(Data excerpts)
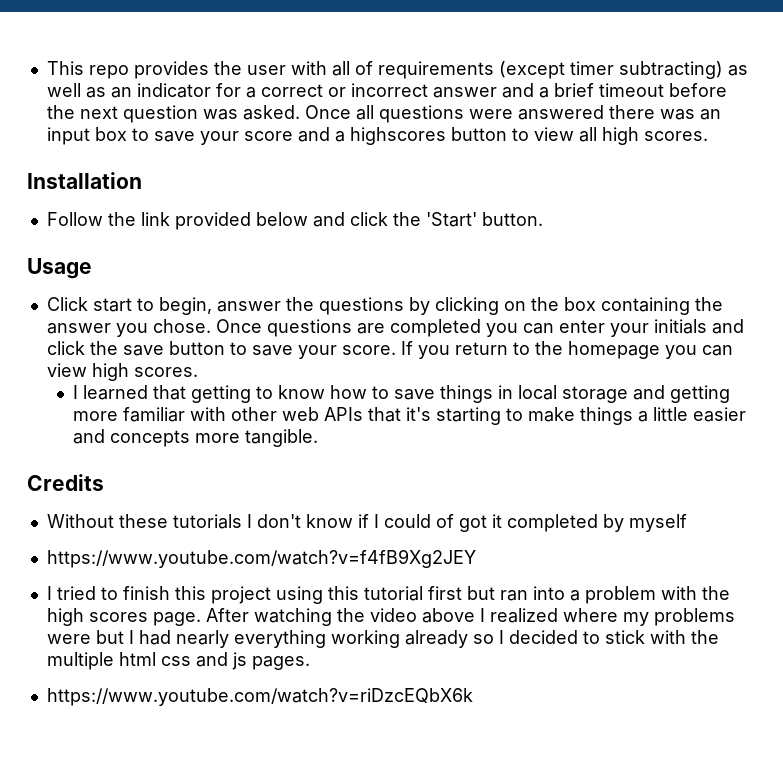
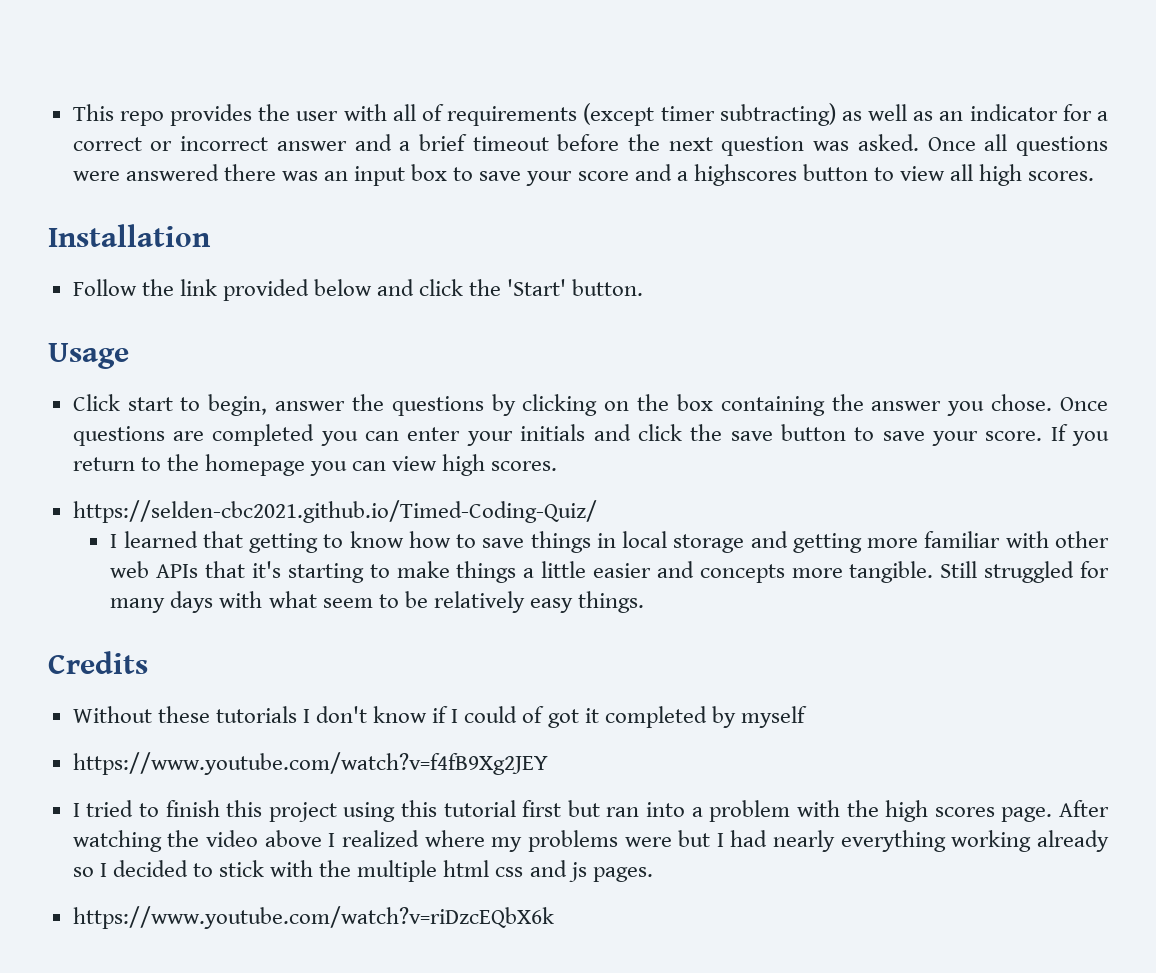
(198, 372) none -> [72,500,597,523] // https://selden-cbc2021.github.io/Timed-Coding-Quiz/
(319, 438) none -> [940,561,1110,583] [110,591,645,613] Still struggled for many days with what seem to be relatively easy things.

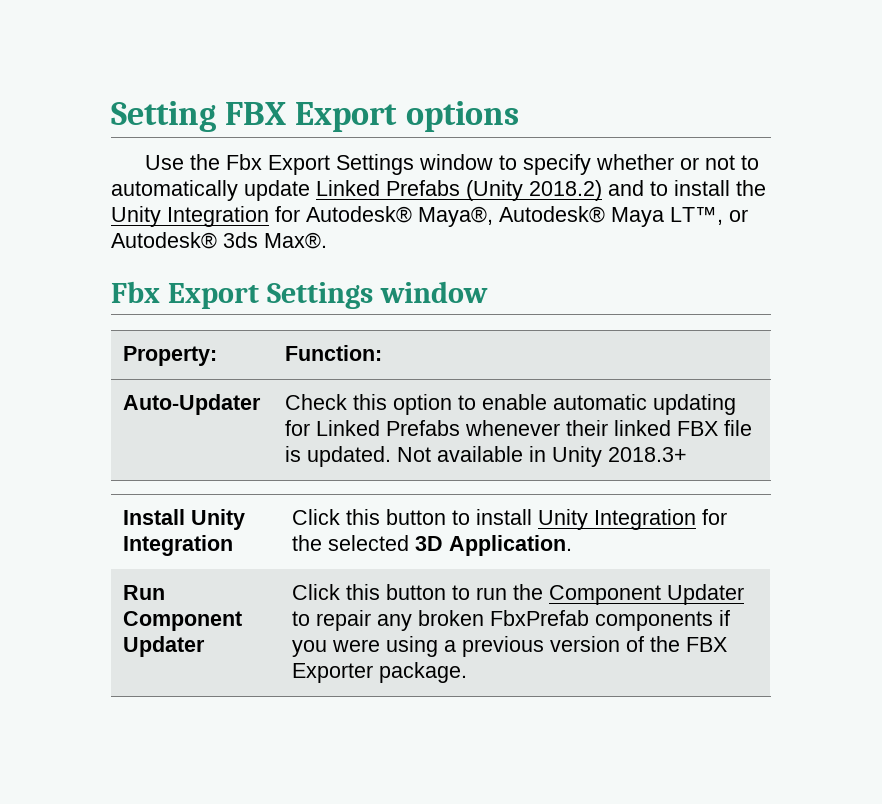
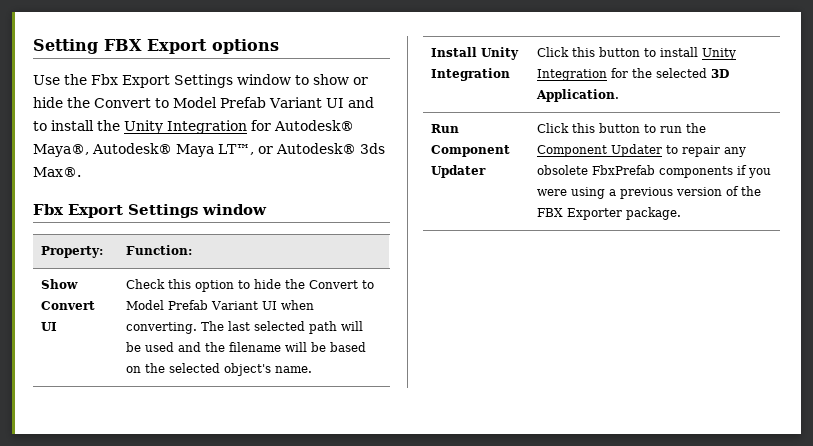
[522,154,759,175] [111,180,602,201] specify whether or not to automatically update Linked Prefabs (Unity 2018.2) -> [313,74,368,85] [33,97,344,108] show or hide the Convert to Model Prefab Variant UI
[123,394,262,415] Auto-Updater -> [41,279,79,289] [41,301,96,310] [41,322,58,331] Show Convert UI
[482,394,737,415] [285,420,753,436] [285,446,688,467] enable automatic updating for Linked Prefabs whenever their linked FBX file is updated. Not available in Unity 2018.3+ -> [254,279,375,289] [126,300,315,310] [126,321,364,334] [126,342,367,352] [126,363,313,376] hide the Convert to Model Prefab Variant UI when converting. The last selected path will be used and the filename will be based on the selected object's name.
[418,610,485,626] broken -> [537,165,589,175] obsolete

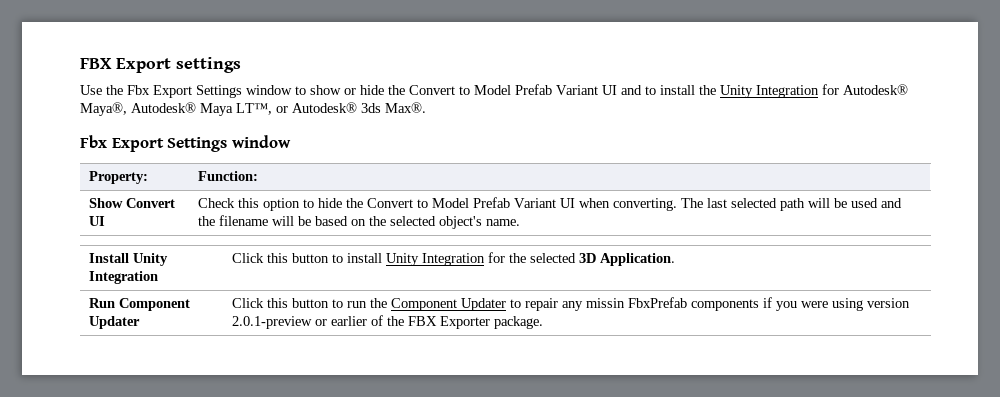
[33,39,98,54] Setting -> (80, 63) none
[212,39,279,54] options -> [176,57,241,73] settings
[537,165,589,175] obsolete -> [586,298,626,308] missin
[609,187,723,199] a previous version -> [867,298,911,308] [232,316,368,329] version 2.0.1-preview or earlier

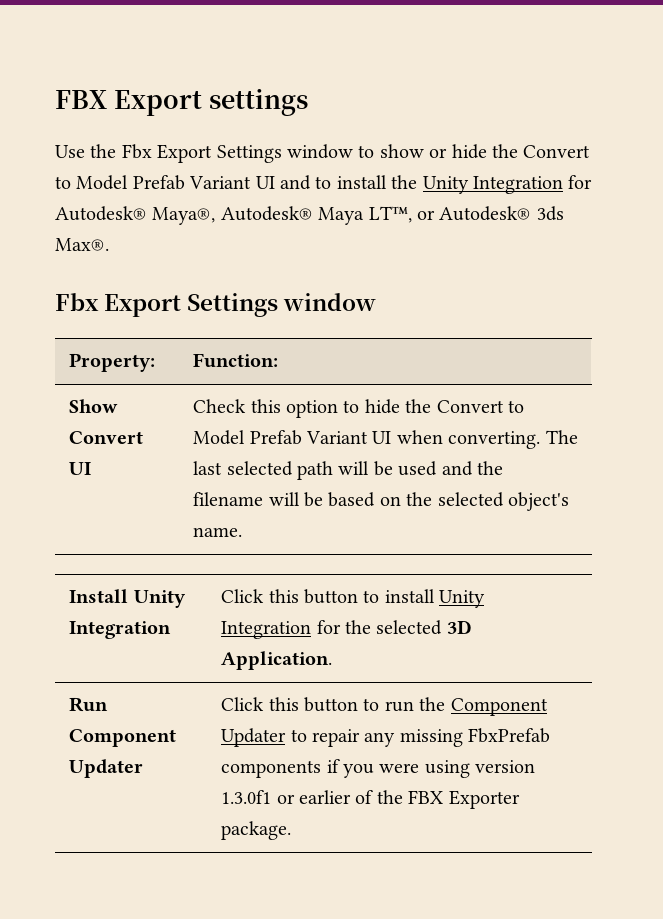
[586,298,626,308] missin -> [399,729,463,747] missing
[232,316,313,329] 2.0.1-preview -> [221,790,272,804] 1.3.0f1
(End Data excerpts)
__Problem to solve__
Output each entry exactly. Skip the pictures.

__Written answer__
(198, 372) none -> [72,500,597,523] // https://selden-cbc2021.github.io/Timed-Coding-Quiz/
(319, 438) none -> [940,561,1110,583] [110,591,645,613] Still struggled for many days with what seem to be relatively easy things.

[522,154,759,175] [111,180,602,201] specify whether or not to automatically update Linked Prefabs (Unity 2018.2) -> [313,74,368,85] [33,97,344,108] show or hide the Convert to Model Prefab Variant UI
[123,394,262,415] Auto-Updater -> [41,279,79,289] [41,301,96,310] [41,322,58,331] Show Convert UI
[482,394,737,415] [285,420,753,436] [285,446,688,467] enable automatic updating for Linked Prefabs whenever their linked FBX file is updated. Not available in Unity 2018.3+ -> [254,279,375,289] [126,300,315,310] [126,321,364,334] [126,342,367,352] [126,363,313,376] hide the Convert to Model Prefab Variant UI when converting. The last selected path will be used and the filename will be based on the selected object's name.
[418,610,485,626] broken -> [537,165,589,175] obsolete

[33,39,98,54] Setting -> (80, 63) none
[212,39,279,54] options -> [176,57,241,73] settings
[537,165,589,175] obsolete -> [586,298,626,308] missin
[609,187,723,199] a previous version -> [867,298,911,308] [232,316,368,329] version 2.0.1-preview or earlier

[586,298,626,308] missin -> [399,729,463,747] missing
[232,316,313,329] 2.0.1-preview -> [221,790,272,804] 1.3.0f1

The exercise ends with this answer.